(Stored data entries)
---*---

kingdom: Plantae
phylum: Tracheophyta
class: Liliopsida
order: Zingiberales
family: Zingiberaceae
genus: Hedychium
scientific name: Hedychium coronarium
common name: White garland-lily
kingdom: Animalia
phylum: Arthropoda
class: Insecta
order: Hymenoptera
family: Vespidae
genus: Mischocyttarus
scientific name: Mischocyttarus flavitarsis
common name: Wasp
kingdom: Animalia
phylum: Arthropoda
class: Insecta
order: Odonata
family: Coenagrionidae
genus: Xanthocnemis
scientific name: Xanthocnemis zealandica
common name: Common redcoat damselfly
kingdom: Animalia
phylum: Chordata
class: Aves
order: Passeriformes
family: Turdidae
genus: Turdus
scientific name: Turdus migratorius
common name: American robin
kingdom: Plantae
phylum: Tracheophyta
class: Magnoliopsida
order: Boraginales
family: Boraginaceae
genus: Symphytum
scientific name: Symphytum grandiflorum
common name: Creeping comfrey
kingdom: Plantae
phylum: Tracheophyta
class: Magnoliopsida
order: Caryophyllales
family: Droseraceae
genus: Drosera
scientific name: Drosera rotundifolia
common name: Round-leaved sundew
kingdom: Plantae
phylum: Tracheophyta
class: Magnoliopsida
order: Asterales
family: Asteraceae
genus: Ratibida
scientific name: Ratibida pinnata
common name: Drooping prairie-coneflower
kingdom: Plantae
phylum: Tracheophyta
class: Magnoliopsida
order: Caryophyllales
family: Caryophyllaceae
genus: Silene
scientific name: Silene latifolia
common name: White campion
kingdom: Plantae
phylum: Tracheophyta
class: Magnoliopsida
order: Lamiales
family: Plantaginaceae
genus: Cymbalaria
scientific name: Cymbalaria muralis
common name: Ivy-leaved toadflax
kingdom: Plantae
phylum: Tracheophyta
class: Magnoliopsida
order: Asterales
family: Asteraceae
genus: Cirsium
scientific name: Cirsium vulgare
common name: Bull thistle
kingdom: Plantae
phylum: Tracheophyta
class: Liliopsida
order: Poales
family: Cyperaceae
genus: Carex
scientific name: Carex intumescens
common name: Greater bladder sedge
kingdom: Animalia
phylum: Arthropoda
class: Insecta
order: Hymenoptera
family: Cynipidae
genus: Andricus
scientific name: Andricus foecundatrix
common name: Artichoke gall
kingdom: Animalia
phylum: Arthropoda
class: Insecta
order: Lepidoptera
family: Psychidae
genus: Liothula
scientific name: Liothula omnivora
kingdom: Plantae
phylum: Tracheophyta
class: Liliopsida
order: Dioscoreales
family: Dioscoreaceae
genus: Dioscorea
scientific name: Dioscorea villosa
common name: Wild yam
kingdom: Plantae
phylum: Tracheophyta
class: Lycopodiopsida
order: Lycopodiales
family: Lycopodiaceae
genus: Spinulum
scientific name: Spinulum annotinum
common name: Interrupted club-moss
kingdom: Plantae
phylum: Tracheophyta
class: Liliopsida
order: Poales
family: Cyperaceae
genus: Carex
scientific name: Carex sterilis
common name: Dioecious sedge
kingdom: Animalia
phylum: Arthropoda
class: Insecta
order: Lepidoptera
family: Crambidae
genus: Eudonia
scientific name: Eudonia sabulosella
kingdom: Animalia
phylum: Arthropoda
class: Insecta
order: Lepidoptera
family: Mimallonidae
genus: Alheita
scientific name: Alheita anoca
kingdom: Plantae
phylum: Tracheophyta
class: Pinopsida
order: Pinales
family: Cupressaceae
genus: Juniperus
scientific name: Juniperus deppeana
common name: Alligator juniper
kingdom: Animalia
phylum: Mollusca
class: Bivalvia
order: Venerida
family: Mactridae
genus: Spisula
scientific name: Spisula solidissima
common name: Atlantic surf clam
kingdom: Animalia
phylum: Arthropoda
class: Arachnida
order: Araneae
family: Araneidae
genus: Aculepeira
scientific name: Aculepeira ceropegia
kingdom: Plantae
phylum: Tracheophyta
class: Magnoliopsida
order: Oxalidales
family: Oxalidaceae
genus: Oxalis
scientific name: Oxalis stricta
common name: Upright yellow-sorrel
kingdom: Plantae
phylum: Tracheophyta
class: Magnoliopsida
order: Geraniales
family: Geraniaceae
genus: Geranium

---*---

To be done >> Extract every line of the data above and copy each one out unchanged, in the same order.

Response below >>
kingdom: Plantae
phylum: Tracheophyta
class: Liliopsida
order: Zingiberales
family: Zingiberaceae
genus: Hedychium
scientific name: Hedychium coronarium
common name: White garland-lily
kingdom: Animalia
phylum: Arthropoda
class: Insecta
order: Hymenoptera
family: Vespidae
genus: Mischocyttarus
scientific name: Mischocyttarus flavitarsis
common name: Wasp
kingdom: Animalia
phylum: Arthropoda
class: Insecta
order: Odonata
family: Coenagrionidae
genus: Xanthocnemis
scientific name: Xanthocnemis zealandica
common name: Common redcoat damselfly
kingdom: Animalia
phylum: Chordata
class: Aves
order: Passeriformes
family: Turdidae
genus: Turdus
scientific name: Turdus migratorius
common name: American robin
kingdom: Plantae
phylum: Tracheophyta
class: Magnoliopsida
order: Boraginales
family: Boraginaceae
genus: Symphytum
scientific name: Symphytum grandiflorum
common name: Creeping comfrey
kingdom: Plantae
phylum: Tracheophyta
class: Magnoliopsida
order: Caryophyllales
family: Droseraceae
genus: Drosera
scientific name: Drosera rotundifolia
common name: Round-leaved sundew
kingdom: Plantae
phylum: Tracheophyta
class: Magnoliopsida
order: Asterales
family: Asteraceae
genus: Ratibida
scientific name: Ratibida pinnata
common name: Drooping prairie-coneflower
kingdom: Plantae
phylum: Tracheophyta
class: Magnoliopsida
order: Caryophyllales
family: Caryophyllaceae
genus: Silene
scientific name: Silene latifolia
common name: White campion
kingdom: Plantae
phylum: Tracheophyta
class: Magnoliopsida
order: Lamiales
family: Plantaginaceae
genus: Cymbalaria
scientific name: Cymbalaria muralis
common name: Ivy-leaved toadflax
kingdom: Plantae
phylum: Tracheophyta
class: Magnoliopsida
order: Asterales
family: Asteraceae
genus: Cirsium
scientific name: Cirsium vulgare
common name: Bull thistle
kingdom: Plantae
phylum: Tracheophyta
class: Liliopsida
order: Poales
family: Cyperaceae
genus: Carex
scientific name: Carex intumescens
common name: Greater bladder sedge
kingdom: Animalia
phylum: Arthropoda
class: Insecta
order: Hymenoptera
family: Cynipidae
genus: Andricus
scientific name: Andricus foecundatrix
common name: Artichoke gall
kingdom: Animalia
phylum: Arthropoda
class: Insecta
order: Lepidoptera
family: Psychidae
genus: Liothula
scientific name: Liothula omnivora
kingdom: Plantae
phylum: Tracheophyta
class: Liliopsida
order: Dioscoreales
family: Dioscoreaceae
genus: Dioscorea
scientific name: Dioscorea villosa
common name: Wild yam
kingdom: Plantae
phylum: Tracheophyta
class: Lycopodiopsida
order: Lycopodiales
family: Lycopodiaceae
genus: Spinulum
scientific name: Spinulum annotinum
common name: Interrupted club-moss
kingdom: Plantae
phylum: Tracheophyta
class: Liliopsida
order: Poales
family: Cyperaceae
genus: Carex
scientific name: Carex sterilis
common name: Dioecious sedge
kingdom: Animalia
phylum: Arthropoda
class: Insecta
order: Lepidoptera
family: Crambidae
genus: Eudonia
scientific name: Eudonia sabulosella
kingdom: Animalia
phylum: Arthropoda
class: Insecta
order: Lepidoptera
family: Mimallonidae
genus: Alheita
scientific name: Alheita anoca
kingdom: Plantae
phylum: Tracheophyta
class: Pinopsida
order: Pinales
family: Cupressaceae
genus: Juniperus
scientific name: Juniperus deppeana
common name: Alligator juniper
kingdom: Animalia
phylum: Mollusca
class: Bivalvia
order: Venerida
family: Mactridae
genus: Spisula
scientific name: Spisula solidissima
common name: Atlantic surf clam
kingdom: Animalia
phylum: Arthropoda
class: Arachnida
order: Araneae
family: Araneidae
genus: Aculepeira
scientific name: Aculepeira ceropegia
kingdom: Plantae
phylum: Tracheophyta
class: Magnoliopsida
order: Oxalidales
family: Oxalidaceae
genus: Oxalis
scientific name: Oxalis stricta
common name: Upright yellow-sorrel
kingdom: Plantae
phylum: Tracheophyta
class: Magnoliopsida
order: Geraniales
family: Geraniaceae
genus: Geranium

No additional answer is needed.